Any ideas/suggestions are appreciated, thanx!!


----------



## MitchD (Jun 16, 2010)

I used a 10mm socket,17mm socket and a vise,you will hear from other people that this is sketchy and you might mess your shock up and the world might flip on its axis if you dont use the proper tools.The socket and vise method works just fine.On another note, when I put in the RWC bearings I had to increase the pressure in the shock because it has less friction/stiction.


----------



## Guy.Ford (Oct 28, 2009)

Ive used sockets works great, I have the tool now also, but in a pinch sockets work.


----------



## mudflapper (May 30, 2009)

The socket method works fine , just take your time.


----------



## customfab (Jun 8, 2008)

MitchD said:


> I used a 10mm socket,17mm socket and a vise,you will hear from other people that this is sketchy and you might mess your shock up and the world might flip on its axis if you dont use the proper tools.The socket and vise method works just fine.On another note, when I put in the RWC bearings I had to increase the pressure in the shock because it has less friction/stiction.
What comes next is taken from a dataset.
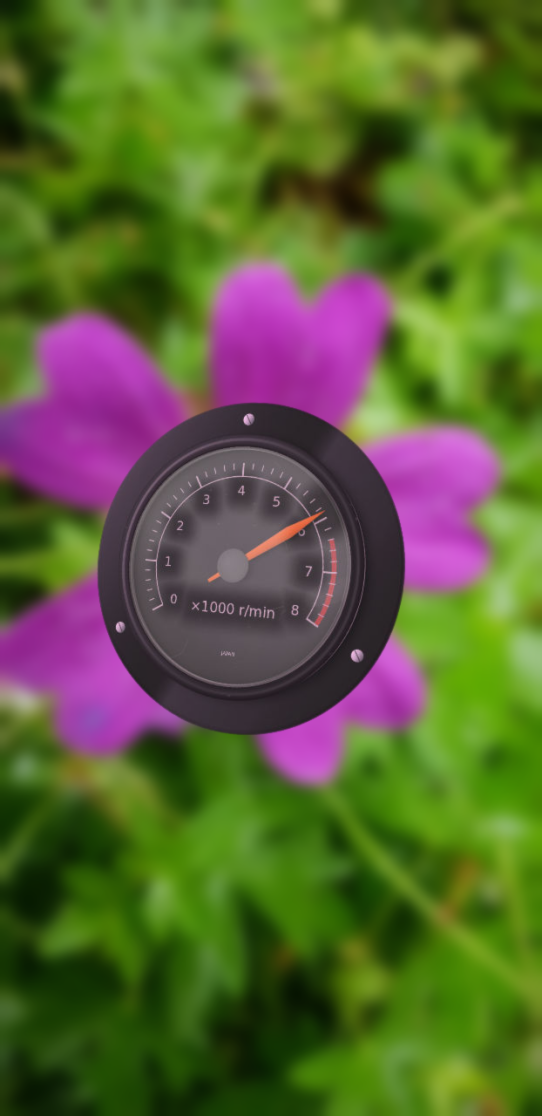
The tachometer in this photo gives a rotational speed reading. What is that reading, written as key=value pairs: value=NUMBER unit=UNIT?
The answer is value=5900 unit=rpm
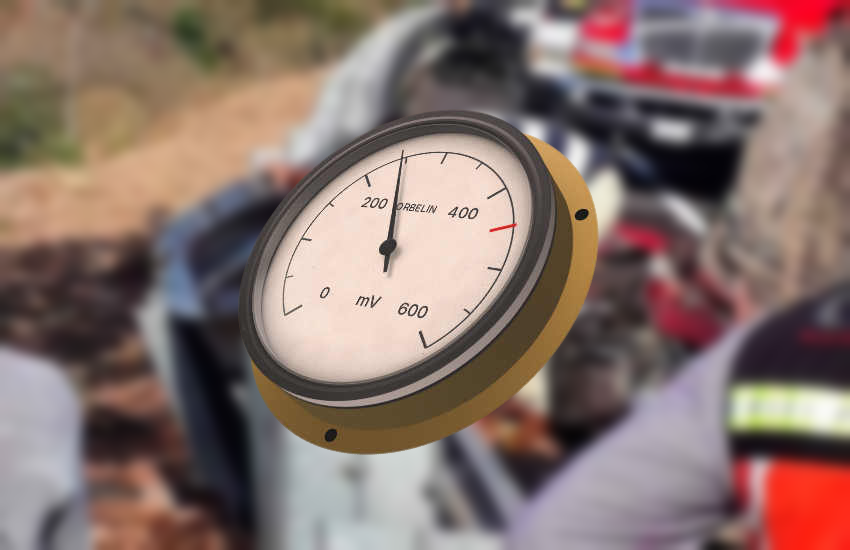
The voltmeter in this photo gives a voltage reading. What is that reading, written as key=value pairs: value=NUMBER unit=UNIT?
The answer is value=250 unit=mV
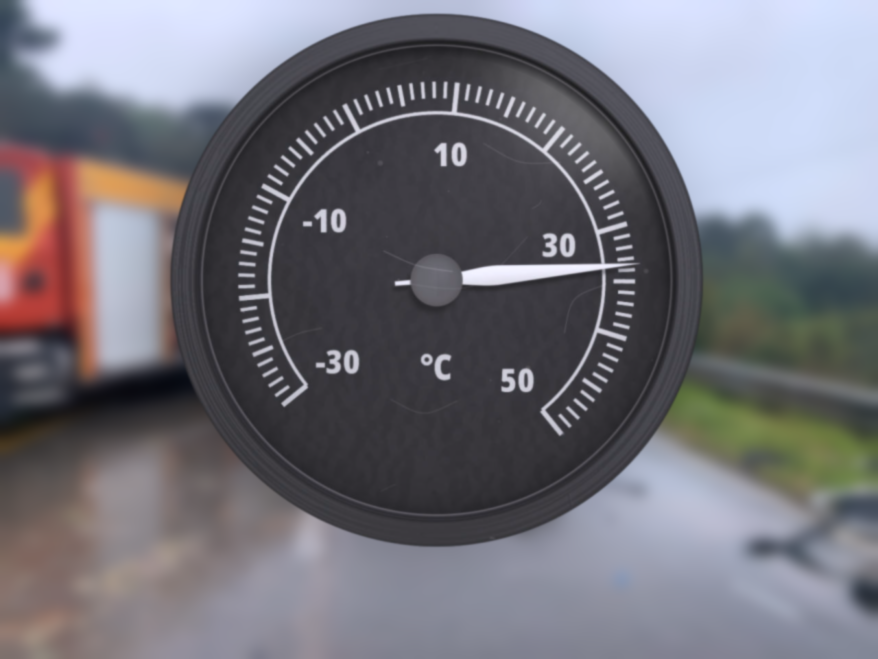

I'm the kind of mechanic that would normally con dim an idea like this. But sockets are the only tool I've ever used to replace the bushings and I've never had a problem some 50 shocks later. I'd say it's fine to do as long as your careful. Remember that the right tools don't make up for a poor mechanic.


----------



## IRONMAN1518 (Jul 19, 2008)

Thanks to all, I appreciate all the input. I've used sockets, homemade tools etc to push out, install tons of bearings in motorcycle engines and some bike wheels. In addition to heating cases (to expand the bearing holes) and freezing the bearings( to make the smaller) to install them
Just looking for a 2nd opinion/new ideas on this. Thanx!!
I'll let you know how it goes when I install the new bearings.


----------



## BigEarn86 (Jan 13, 2012)

One other thing to note. I recently put these needle bearings in and also replaced all the frame pivot bearings as well. I bought a 1 ton arbor press from Harbor freight for 35 dollars. Best investment yet. Works like a champ matched up with my sockets! You don't have to fight gravity and it keeps everything very square.

1 Ton Arbor Press & Other Arbor Presses - Harbor Freight Tools


----------



## Aaron D (Dec 14, 2005)

customfab said:


> I'm the kind of mechanic that would normally con dim an idea like this. But sockets are the only tool I've ever used to replace the bushings and I've never had a problem some 50 shocks later. I'd say it's fine to do as long as your careful. Remember that the right tools don't make up for a poor mechanic.


yup.

we have the tools to do it but sockets r always right there and I have a vice on my bench soooo....


----------



## GR1822 (Jun 23, 2009)

Bump for awesomeness...
I used my vise, a 17mm socket and 10mm flare socket to get it started, than switched to a 3/8 instead of the 10mm halfway through. My 10mm seemed to 'flare out' too much, and I was askeered. Worked like a charm!!!!


----------